MATERIAL FOR THIS EXERCISE ▸
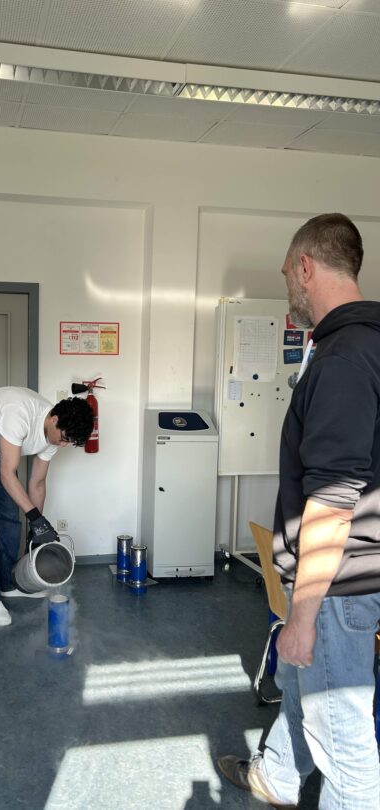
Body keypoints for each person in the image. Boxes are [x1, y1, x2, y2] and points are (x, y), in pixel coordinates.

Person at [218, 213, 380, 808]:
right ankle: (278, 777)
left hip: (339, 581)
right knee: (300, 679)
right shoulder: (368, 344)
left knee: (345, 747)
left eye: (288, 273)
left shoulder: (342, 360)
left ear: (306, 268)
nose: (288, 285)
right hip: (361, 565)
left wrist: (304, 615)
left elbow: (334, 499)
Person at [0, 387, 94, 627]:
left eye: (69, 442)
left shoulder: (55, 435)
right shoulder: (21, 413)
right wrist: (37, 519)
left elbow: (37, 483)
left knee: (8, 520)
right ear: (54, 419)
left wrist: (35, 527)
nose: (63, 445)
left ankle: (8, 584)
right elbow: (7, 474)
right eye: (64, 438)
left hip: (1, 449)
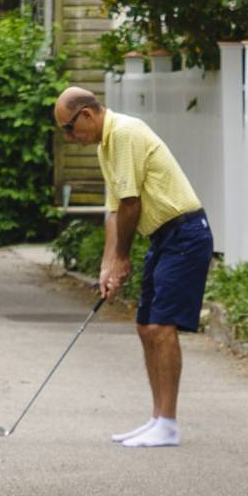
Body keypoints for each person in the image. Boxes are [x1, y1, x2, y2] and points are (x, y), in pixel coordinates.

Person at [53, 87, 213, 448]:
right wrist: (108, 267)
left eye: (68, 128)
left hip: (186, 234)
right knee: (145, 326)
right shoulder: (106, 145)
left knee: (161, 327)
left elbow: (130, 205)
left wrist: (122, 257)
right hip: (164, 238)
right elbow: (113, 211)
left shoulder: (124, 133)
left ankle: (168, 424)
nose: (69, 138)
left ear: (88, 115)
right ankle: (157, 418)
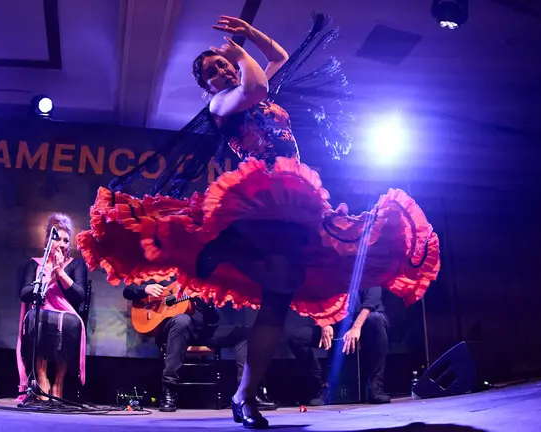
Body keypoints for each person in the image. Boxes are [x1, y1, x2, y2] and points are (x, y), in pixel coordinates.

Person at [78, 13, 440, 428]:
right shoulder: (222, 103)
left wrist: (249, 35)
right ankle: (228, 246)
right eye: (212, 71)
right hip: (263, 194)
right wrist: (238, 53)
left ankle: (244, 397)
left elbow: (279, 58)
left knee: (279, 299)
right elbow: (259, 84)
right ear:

...

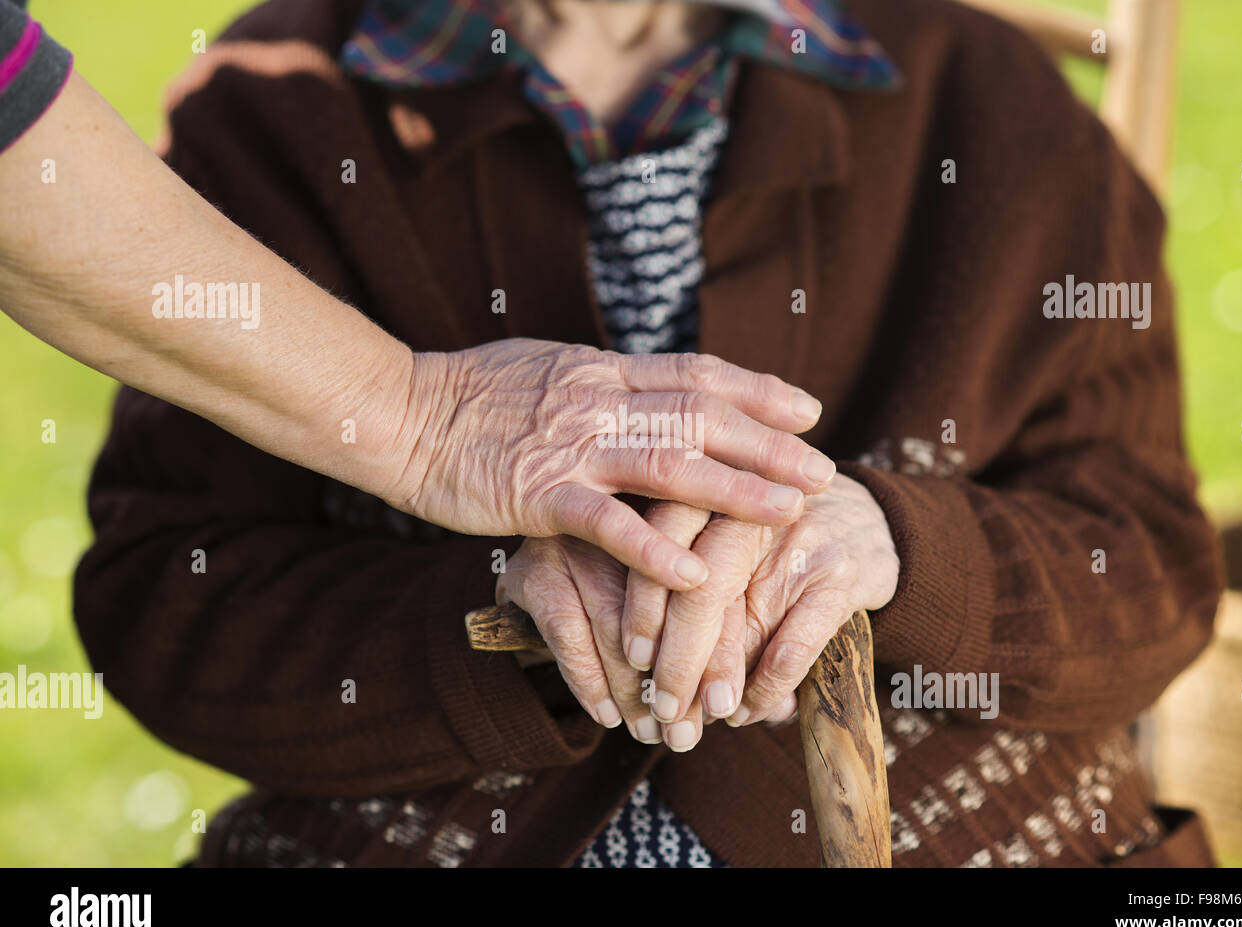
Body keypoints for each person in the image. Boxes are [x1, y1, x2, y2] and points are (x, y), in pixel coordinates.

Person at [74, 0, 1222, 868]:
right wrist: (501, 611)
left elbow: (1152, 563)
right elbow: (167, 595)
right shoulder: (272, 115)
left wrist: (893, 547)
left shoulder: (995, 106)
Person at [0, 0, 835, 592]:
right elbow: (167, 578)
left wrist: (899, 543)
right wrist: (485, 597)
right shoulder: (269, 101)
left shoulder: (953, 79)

--

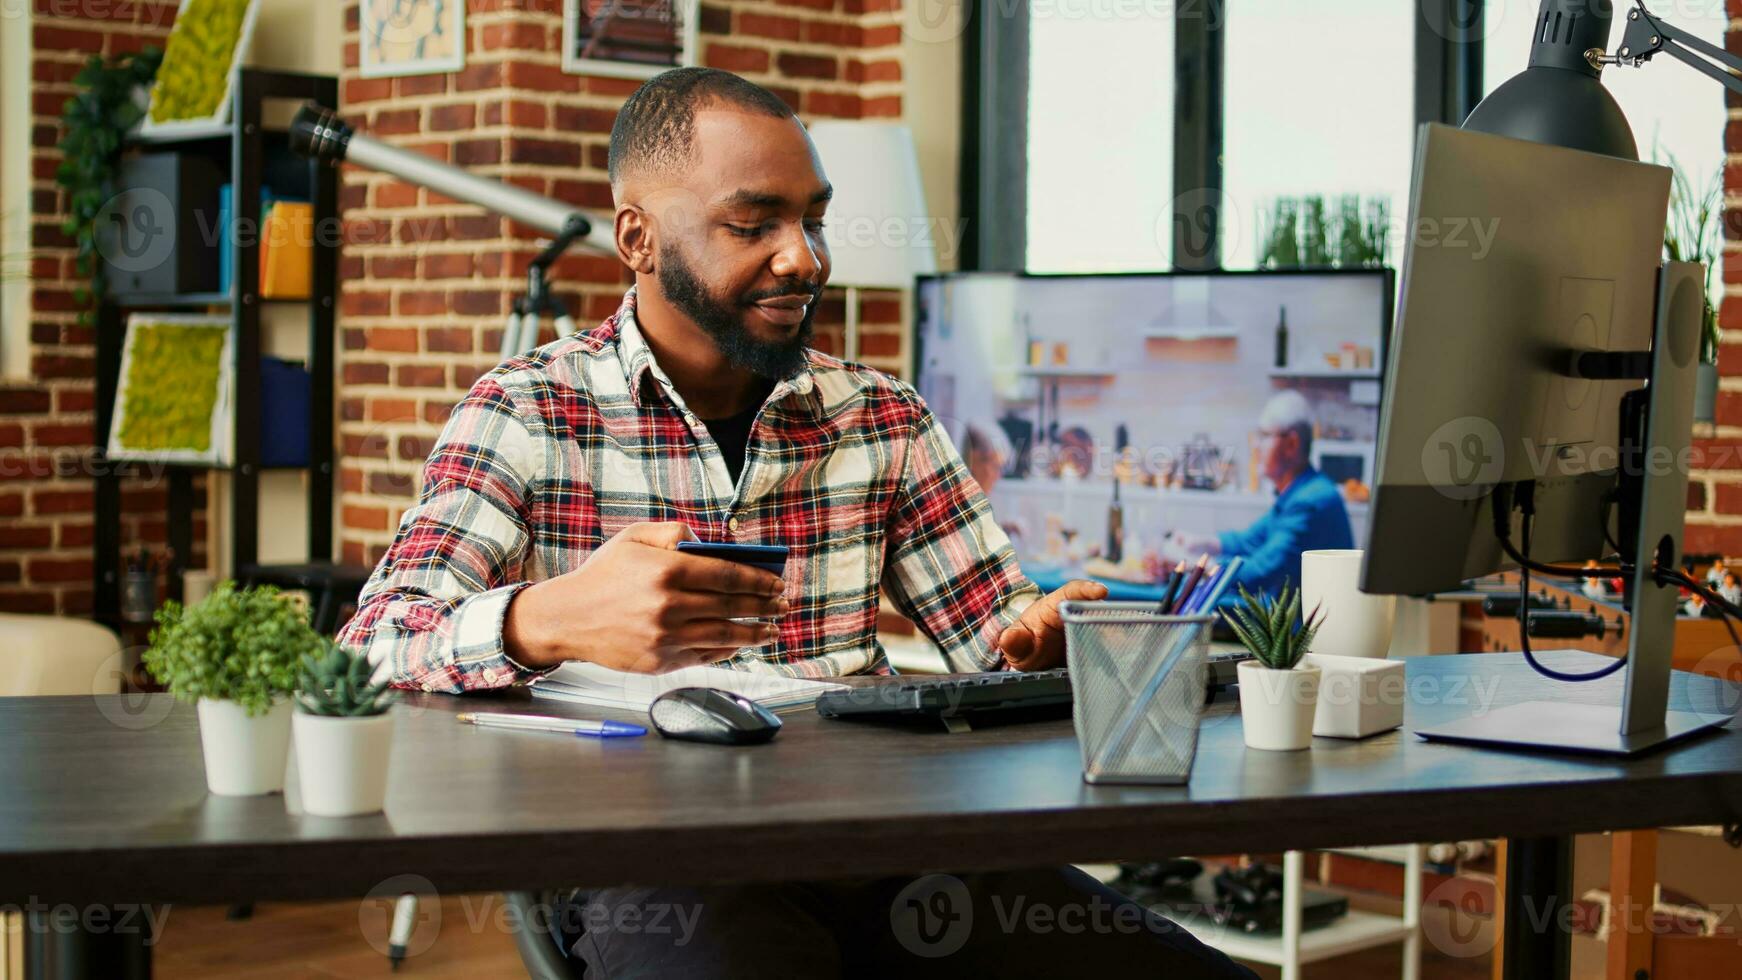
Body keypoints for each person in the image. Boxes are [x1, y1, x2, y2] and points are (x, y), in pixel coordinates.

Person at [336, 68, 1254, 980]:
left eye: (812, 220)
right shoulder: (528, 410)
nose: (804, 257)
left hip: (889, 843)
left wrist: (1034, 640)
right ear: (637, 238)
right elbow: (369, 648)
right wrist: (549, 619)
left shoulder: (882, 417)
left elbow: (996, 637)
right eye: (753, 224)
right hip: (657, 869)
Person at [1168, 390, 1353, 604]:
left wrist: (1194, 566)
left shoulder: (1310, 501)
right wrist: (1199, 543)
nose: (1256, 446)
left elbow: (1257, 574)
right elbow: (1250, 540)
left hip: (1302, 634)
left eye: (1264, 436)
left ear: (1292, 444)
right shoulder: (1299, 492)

EXERCISE REQUIREMENTS ▸ Return, word for word, the lines of the data above from the line with "left elbow: (1152, 563)" through the line with "left shoulder: (953, 79)", inclusive.

RESPONSE AREA ▸
left elbow: (1152, 563)
right elbow: (167, 595)
right shoulder: (272, 115)
left wrist: (893, 547)
left shoulder: (995, 106)
Person at [0, 0, 835, 592]:
right elbow: (167, 578)
left wrist: (899, 543)
right wrist: (485, 597)
right shoulder: (269, 101)
left shoulder: (953, 79)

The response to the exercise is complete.